Impactos da pandemia no sistema carcerário brasileiro

Enviada em 29/10/2020

O documentário ‘‘O prisioneiro da grade de ferro’’, dirigido por Paulo Sacramento, retrata a ineficácia do sistema carcerário brasileiro e a constante violação dos direitos e garantias fundamentais, como a dignidade, do apenado. Diante da pandemia do Covid-19, este cenário vem se agravando, levando em consideração a superlotação das celas e a ausência de atendimento médico, que aliados a capacidade de rápida disseminação e contagio do vírus, causam grandes impactos nas penitenciárias brasileiras.

De acordo com o Levantamento Nacional de Informações Penitenciárias (Infopen), o Brasil detém pouco menos de 800 mil detentos, o que faz com que o país seja o 3° maior em população carcerária, mundialmente. Resultado disto é a superlotação nas celas, que abrigam um número excedente do previsto, facilitando a propagação do coronavírus entre seus ocupantes.  A Organização Mundial da Saúde (OMS) orienta que medidas preventivas básicas sejam tomadas para evitar o contagio, dentre elas o distanciamento social e a higienização, ambas formas tornam-se impossíveis em um sistema penitenciário onde os recursos higiênicos inexistem e a aglomeração ocorre na própria cadeia. Sob esta ótica, a ineficiência do Governo aliada ao desarranjo na administração do Departamento Penitenciário Nacional (DEPEN), agravam ainda mais os impactos causados no sistema carcerário, atualmente, pela pandemia.

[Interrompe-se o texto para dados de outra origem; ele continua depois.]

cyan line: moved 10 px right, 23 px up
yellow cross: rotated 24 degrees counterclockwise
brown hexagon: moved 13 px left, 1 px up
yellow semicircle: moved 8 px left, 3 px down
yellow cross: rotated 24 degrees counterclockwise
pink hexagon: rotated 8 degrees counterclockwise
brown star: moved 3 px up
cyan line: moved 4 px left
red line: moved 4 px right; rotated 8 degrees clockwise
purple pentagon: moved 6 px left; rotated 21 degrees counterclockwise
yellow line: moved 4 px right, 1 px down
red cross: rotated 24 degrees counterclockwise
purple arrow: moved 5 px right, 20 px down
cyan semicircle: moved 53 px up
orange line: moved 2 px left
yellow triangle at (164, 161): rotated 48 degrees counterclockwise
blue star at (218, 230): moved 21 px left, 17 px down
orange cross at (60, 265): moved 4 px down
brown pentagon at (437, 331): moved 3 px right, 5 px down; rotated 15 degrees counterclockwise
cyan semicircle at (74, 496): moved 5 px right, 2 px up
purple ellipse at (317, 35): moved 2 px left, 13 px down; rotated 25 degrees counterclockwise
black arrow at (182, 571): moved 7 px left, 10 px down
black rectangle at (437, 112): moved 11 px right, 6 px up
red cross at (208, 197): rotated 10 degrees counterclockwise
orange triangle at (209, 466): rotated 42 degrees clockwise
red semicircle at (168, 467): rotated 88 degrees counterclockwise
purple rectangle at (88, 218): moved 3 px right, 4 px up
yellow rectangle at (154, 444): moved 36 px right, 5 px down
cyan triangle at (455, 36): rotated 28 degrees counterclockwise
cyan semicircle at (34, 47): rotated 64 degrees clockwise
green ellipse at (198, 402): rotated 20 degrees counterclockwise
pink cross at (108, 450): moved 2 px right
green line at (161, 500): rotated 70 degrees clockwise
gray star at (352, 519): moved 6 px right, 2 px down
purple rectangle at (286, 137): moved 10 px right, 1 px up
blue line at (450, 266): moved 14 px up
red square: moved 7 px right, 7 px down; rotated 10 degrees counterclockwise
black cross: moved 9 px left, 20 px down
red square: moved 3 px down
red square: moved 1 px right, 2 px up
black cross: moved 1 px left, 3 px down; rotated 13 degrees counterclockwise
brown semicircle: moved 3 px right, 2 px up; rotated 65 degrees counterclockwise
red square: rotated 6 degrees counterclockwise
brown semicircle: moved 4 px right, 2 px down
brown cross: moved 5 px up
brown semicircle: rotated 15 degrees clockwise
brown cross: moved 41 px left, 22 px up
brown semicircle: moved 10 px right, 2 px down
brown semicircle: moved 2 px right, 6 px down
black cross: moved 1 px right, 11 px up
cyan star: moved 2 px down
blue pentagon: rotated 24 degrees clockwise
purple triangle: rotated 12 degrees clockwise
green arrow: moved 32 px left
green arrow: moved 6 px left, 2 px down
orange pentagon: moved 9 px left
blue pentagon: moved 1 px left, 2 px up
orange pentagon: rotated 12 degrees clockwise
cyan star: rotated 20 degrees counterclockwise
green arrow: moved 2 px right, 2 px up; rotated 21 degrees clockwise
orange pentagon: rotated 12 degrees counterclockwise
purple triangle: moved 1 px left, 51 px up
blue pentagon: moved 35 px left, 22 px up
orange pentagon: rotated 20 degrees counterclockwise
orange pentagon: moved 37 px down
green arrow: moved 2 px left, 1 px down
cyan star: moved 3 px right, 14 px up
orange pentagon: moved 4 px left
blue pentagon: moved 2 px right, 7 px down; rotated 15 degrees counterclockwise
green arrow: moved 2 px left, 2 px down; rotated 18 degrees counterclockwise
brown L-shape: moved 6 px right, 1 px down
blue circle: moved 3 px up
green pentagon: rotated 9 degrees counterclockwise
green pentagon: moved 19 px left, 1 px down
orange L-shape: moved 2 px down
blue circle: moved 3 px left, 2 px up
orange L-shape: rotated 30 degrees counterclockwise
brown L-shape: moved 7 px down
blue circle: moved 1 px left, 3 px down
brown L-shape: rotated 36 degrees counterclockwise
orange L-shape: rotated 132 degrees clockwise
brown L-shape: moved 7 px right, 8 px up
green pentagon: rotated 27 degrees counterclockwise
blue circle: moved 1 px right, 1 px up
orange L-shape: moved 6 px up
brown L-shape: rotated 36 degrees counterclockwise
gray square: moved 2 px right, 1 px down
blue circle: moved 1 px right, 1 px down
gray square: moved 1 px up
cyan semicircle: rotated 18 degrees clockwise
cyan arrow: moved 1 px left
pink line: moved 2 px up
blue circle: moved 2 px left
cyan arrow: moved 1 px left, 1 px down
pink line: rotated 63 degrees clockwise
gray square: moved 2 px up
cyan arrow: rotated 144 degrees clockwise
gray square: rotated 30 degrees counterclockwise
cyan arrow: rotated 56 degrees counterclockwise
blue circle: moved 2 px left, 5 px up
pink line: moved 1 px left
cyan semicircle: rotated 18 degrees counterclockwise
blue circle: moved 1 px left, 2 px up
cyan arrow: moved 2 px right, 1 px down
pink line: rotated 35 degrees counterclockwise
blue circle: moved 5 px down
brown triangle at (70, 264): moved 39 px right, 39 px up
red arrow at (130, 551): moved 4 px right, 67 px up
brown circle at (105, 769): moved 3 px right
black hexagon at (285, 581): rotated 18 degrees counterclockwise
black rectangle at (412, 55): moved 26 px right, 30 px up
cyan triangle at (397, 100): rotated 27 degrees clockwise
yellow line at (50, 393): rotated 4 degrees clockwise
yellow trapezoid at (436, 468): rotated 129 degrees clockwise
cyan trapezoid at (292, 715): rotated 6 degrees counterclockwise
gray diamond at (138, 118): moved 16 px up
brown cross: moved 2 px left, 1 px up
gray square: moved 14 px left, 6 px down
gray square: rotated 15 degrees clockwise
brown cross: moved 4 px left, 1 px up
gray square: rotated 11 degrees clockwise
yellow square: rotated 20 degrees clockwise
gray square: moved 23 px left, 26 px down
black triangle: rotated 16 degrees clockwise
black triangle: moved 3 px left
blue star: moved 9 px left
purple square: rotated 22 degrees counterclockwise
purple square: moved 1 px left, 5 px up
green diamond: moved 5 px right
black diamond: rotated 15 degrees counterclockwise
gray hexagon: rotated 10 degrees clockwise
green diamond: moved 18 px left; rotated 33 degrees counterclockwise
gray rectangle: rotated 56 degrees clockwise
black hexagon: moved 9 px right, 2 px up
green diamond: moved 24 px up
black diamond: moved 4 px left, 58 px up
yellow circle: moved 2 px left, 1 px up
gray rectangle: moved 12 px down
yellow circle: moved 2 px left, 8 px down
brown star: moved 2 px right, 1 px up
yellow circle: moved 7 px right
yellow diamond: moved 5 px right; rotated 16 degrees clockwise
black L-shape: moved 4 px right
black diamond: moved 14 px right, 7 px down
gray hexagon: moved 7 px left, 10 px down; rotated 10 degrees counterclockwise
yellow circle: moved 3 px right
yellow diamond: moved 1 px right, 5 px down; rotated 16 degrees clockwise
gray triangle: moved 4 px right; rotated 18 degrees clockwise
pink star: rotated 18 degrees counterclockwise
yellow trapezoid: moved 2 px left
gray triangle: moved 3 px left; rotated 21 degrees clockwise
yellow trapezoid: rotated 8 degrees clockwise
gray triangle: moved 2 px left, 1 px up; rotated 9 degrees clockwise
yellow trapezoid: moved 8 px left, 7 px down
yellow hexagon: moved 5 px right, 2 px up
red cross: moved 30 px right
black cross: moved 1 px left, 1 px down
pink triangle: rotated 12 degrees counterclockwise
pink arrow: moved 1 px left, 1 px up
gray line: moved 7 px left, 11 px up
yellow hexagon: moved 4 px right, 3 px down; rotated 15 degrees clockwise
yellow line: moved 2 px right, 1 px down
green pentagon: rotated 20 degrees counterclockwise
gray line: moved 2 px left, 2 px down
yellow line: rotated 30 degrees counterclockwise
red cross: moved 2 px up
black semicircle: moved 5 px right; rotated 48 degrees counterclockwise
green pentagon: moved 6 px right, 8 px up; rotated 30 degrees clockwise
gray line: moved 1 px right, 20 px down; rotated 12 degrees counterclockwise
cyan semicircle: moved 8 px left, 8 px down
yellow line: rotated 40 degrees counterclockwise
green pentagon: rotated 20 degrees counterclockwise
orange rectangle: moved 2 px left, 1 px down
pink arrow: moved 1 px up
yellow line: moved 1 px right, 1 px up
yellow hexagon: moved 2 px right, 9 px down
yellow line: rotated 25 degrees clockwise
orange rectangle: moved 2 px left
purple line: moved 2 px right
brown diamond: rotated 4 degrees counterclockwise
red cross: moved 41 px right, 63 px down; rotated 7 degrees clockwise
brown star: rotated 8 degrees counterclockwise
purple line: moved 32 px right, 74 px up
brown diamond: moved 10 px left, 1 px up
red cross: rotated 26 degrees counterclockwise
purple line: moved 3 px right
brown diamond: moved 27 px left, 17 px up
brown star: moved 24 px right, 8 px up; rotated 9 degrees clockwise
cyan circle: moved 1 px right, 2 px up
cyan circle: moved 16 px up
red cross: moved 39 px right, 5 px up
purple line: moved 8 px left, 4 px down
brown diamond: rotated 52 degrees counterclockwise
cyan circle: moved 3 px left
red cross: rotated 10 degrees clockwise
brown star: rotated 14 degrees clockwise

Ademais, estima-se que apenas 7,8% dos apenados foram testados, o que dificulta uma perquirição sobre a verdadeira condição em que se encontram. No entanto, é inegável a deficiência em torno de assistência médica nas penitenciárias, antes mesmo da instauração da pandemia, o que incessantemente expõe os presos a uma vulnerabilidade exacerbada. A população carcerária brasileira é marginalizada e deixada a mercê da própria sorte, tendo sua dignidade violada e seu direito à saúde negligenciado.  Além disso, é imprescindível a realização dos testes em massa para que a real situação se torne evidente e que medidas cabíveis sejam tomadas com cautela para, possivelmente, amenizar a situação.  O acesso a consulta médica e a medicamentos são indispensáveis para os detentos, a necessidade cresceu acentuadamente no período pandêmica, mas paradoxalmente, os serviços destinados diminuem constantemente.

Depreende-se, então, que o sistema carcerário brasileiro necessita de inúmeras modificações que visem o bem estar e segurança dos detentos, as quais estão ainda mais ameaçadas em razão do alargamento da pandemia. Assim, o DEPEN deve promover a distribuição de kits básicos de higiene, através de organização penitenciária em cada munícipio, com isso, pretende-se diminuir, mesmo que minimamente, a propagação do coronavírus e a condição insalubre entre os prisioneiros.